Couples can, and do, discuss all of these issues in their mediation sessions. The process and issues are unique as the individuals who are mediating. The key thing to know is that mediation can resolve all issues stemming from the end of a marriage, from the mundane to the complicated.

Misconception #4: Mediation is not legally binding.

Once signed, a Marital Settlement Agreement reached in mediation is a binding legal contract. Once the parties are divorced, the Marital Settlement Agreement is not only a contract, it becomes part of their Final Order of Divorce. Therefore, a party who breaches the Marital Settlement Agreement after the divorce would be violating a court order. This is no different than an Agreement reached via a traditional negotiation. 

At Kales & Kales, we are not only experienced mediators, we are also experienced attorneys who have been practicing family law for many years. We make sure our clients cover every matter which must be covered in a Marital Settlement Agreement, and we make sure our clients enter into Marital Settlement Agreements which are enforceable.

Misconception #5: Only one mediator is involved in the process.

At Kales & Kales, our mediations are led by co-mediators. Both of us, Jonathan and Amy, are present in all mediation sessions. 
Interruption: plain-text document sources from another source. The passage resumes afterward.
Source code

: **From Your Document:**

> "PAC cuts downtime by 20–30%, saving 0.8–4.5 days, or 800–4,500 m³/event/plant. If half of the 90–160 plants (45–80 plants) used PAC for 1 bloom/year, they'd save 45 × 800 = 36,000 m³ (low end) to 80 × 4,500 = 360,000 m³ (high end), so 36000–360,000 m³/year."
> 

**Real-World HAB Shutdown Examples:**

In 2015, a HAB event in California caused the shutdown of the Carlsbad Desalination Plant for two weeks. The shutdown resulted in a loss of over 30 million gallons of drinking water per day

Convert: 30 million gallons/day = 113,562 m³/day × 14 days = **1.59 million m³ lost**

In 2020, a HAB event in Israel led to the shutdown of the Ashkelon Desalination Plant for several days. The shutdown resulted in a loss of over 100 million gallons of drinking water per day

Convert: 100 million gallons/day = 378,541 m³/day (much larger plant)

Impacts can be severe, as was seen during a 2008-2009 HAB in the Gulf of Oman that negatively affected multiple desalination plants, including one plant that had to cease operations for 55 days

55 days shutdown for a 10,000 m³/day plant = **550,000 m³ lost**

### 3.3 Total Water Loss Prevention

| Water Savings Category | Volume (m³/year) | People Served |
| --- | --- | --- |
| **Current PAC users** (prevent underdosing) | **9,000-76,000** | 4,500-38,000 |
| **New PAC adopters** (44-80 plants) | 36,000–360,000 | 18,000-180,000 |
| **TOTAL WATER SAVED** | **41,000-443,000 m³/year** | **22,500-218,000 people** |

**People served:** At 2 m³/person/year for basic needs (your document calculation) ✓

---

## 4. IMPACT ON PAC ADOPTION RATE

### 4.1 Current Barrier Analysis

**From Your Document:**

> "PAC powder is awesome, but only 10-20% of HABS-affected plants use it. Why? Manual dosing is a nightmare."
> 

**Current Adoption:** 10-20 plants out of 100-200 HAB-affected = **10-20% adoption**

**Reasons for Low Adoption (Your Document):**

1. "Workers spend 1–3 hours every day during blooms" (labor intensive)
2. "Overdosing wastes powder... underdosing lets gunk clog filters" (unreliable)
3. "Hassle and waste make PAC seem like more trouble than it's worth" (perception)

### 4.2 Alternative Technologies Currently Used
The benefit of having two mediators is significant.  First, we have complementary strengths.  Jonathan is a creative, outside-the-box thinker; Amy tends to be more linear.  Jonathan is a strong verbal communicator; Amy sees things in outline form and often takes the lead in taking notes.  Secondly, having mediators of two genders allows both parties to feel understood. In fact, men and women often hear things differently.  It is not unusual for Jonathan and Amy to stop the mediation to make sure they’re hearing things the same way and that what they’re hearing is consistent with what the parties are trying to communicate.           

Misconception #6: Mediation is not confidential.

Mediation is a confidential process. Clients of Kales & Kales can be assured what happens in their mediation sessions will remain in the mediation process. Mediation talks and memoranda cannot be used against a party should they end up litigating their divorce. Prior to entering into the mediation process, the parties and mediators enter into an Agreement to Mediate, which further details the terms of the confidentiality; however, rest assured your information is held in the strictest confidence.

Misconception #7: Mediation is only for couples who are divorcing.

Mediation is not just for those who are divorcing. In fact, mediation can be used in a variety of ways including, for example: to help non-married couples determine a custody schedule, to help a divorced couple settle an issue which has arisen post-divorce, or to help a married couple reach agreement for a Postnuptial Agreement. 


Mediation is a dynamic alternative dispute resolution process option which can be used in many situations involving family law. The lawyer mediators at Kales & Kales are experienced in identifying issues and assisting clients to reach a lasting and enforceable Agreement.